← Projects

orbis-v1

AI-powered video editor built in Zig. A high-performance inference server backed by ONNX Runtime and AMD ROCm/HIP drives face detection, embedding, and swapping — all composable as JSON playbooks. Python GUI on top for timeline editing and real-time preview.

wip

ZigONNX/ORTROCm/HIPHIPRTCOpenCVPythonPyAVFFmpegRaylibDear ImGui

Demos & Screenshots

Inference server processing — Zig-based ORT pipeline with face detection and embedding running against test frames.

GUI editor session — timeline view, frame scrubbing, and the per-frame metadata system coming together.

Playbook pipeline run — multi-step JSON playbook chaining face detection → embedding → swap ops in a single pass.

orbis-v1 is a video editor built around a custom inference engine. The core is written in Zig — a compiled server that wraps ONNX Runtime and OpenCV behind a clean JSON pipe protocol, with GPU acceleration via AMD ROCm/HIP for custom image kernels. A Python layer sits on top handling video I/O, the GUI, and project state.

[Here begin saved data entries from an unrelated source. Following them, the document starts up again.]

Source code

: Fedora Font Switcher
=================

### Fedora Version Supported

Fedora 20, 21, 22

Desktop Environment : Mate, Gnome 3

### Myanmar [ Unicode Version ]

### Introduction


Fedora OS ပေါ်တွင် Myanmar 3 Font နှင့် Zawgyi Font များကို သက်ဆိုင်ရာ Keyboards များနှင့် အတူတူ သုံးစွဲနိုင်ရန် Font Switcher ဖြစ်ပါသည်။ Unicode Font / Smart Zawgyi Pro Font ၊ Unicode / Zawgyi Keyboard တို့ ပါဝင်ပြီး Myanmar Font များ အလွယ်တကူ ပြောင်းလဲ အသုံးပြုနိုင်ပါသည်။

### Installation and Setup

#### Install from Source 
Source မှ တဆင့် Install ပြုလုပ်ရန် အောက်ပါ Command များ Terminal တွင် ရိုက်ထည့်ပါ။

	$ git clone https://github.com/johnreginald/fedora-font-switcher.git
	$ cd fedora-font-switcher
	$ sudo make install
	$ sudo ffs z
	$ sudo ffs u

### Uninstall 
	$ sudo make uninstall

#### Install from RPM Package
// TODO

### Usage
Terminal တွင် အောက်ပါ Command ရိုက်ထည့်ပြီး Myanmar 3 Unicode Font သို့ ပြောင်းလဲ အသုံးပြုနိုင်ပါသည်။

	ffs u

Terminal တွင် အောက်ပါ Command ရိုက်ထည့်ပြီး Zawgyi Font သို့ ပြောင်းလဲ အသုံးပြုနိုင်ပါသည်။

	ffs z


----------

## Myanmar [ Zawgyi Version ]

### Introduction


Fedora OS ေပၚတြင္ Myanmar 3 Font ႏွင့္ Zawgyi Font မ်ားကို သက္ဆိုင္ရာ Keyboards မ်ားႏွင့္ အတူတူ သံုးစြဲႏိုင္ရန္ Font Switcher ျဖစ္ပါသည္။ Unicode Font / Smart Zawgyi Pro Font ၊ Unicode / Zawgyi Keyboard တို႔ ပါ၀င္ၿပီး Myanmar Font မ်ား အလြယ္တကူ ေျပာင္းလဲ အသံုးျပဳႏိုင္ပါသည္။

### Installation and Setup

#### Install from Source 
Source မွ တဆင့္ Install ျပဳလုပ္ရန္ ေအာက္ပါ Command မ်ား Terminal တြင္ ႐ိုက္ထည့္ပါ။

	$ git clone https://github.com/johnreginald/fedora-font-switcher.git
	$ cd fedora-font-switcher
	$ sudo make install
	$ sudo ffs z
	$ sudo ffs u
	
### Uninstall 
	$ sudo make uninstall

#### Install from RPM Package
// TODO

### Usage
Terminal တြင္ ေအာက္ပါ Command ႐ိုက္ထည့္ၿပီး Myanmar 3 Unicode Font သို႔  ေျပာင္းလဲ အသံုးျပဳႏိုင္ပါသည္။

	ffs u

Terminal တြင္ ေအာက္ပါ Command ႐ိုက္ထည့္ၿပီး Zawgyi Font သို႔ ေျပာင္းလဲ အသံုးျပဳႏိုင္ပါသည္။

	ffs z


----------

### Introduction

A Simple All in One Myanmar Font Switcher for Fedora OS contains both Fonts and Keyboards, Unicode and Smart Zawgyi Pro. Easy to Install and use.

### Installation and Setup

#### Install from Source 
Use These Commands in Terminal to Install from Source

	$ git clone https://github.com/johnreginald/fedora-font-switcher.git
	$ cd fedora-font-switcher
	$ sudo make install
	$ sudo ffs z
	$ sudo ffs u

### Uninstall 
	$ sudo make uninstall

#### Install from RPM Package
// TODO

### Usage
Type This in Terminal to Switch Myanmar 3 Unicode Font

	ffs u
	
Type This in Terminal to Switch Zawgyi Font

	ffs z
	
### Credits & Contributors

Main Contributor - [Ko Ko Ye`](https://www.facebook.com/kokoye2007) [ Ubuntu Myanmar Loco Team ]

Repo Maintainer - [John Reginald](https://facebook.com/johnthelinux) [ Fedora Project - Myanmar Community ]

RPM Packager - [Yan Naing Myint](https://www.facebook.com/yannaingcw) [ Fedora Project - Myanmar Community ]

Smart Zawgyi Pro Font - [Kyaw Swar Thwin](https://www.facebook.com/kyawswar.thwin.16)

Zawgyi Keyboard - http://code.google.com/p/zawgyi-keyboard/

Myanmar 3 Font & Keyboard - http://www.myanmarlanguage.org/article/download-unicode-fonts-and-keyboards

The idea is to separate the expensive computation (inference, GPU ops) from the editorial layer entirely. The Zig server speaks newline-delimited JSON over stdin/stdout — send it a frame as base64 with a model tag, get structured results back. No ceremony, no RPC overhead. The GUI doesn’t care what’s running inference; it just sends requests and renders results.

The Inference Server

The server is a single Zig binary built around a model registry (models.json) that describes every supported model — its path, its tag, and its configurable options. At runtime it loads whichever session is requested and dispatches to the appropriate op handler.

Supported models:

YuNet — face detection, 5-point landmarks (OpenCV native)
ArcFace w600k_r50 — 512-dim L2-normalized face embeddings
inswapper_128 / simswap_256 / simswap_512 / ghost_unet — face swapping via ORT
DWPose — 133-point COCO-WholeBody pose estimation
FER2013 — 7-class emotion classification
Age / Gender — GoogLeNet attribute models

All ONNX models run through a shared ort.zig wrapper around the ORT C API. No Python, no overhead, direct C interop.

Playbooks

The playbook system is what makes this composable. A playbook is a JSON file defining a directed graph of operations — each play has an id, an op type, optional upstream dependencies, and output routing.

{
  "name": "detect_and_swap",
  "plays": [
    { "id": "detect", "op": "model",   "model": "yunet",      "emit": false },
    { "id": "embed",  "op": "model",   "model": "arcface",    "from": "detect", "emit": false },
    { "id": "swap",   "op": "model",   "model": "inswapper",  "from": "embed",  "emit": true }
  ]
}

Op types: model (ORT inference), builtin (OpenCV — canny, blur, resize, CLAHE, Poisson blend), custom:rocm (GPU kernel dispatch via HIP). The DAG executes in dependency order, each play receiving the output of its upstream as input.

GPU Acceleration

ROCm/HIP handles the custom kernel path. The hiprtc.zig wrapper compiles HIP C++ source at runtime and caches the result — so you can write a .hip kernel file, drop it in, and the server picks it up without a rebuild. GPU tensor management supports HWC_u8, HWC_f32, CHW_f32, and NC4HW4_f32 (RDNA-vectorized layout) memory layouts.

Built-in kernels handle format conversion (BGR↔RGB, HWC↔CHW) and image prep for model input. User-definable kernels live in kernels/user.hip — write your own GPU ops and route to them via playbook.

The GUI

Python on top via Dear ImGui + Raylib. The video player runs in a background thread using PyAV for multi-threaded frame decoding with audio playback. Per-frame metadata (face detections, landmarks, pose, emotion) is stored as JSON alongside the video and loaded lazily on scrub.

The project system tracks keyframes, layer generations, and processing history with autosave. The timeline lets you tag frames, inspect per-frame AI output, and queue processing runs against frame ranges.

Layer Editing

The ORA (OpenRaster) format is used for multi-layer composition — fully compatible with Krita. Frame layers are written back into ORA stacks after processing, preserving the editing history as actual layer data you can open in any ORA-compatible tool.

Status

Active development. The inference server architecture is stable. GUI and project system are being refined. orbis-v1 is the prototype stage; the full orbvis-v1 rewrite consolidates everything into a single clean system.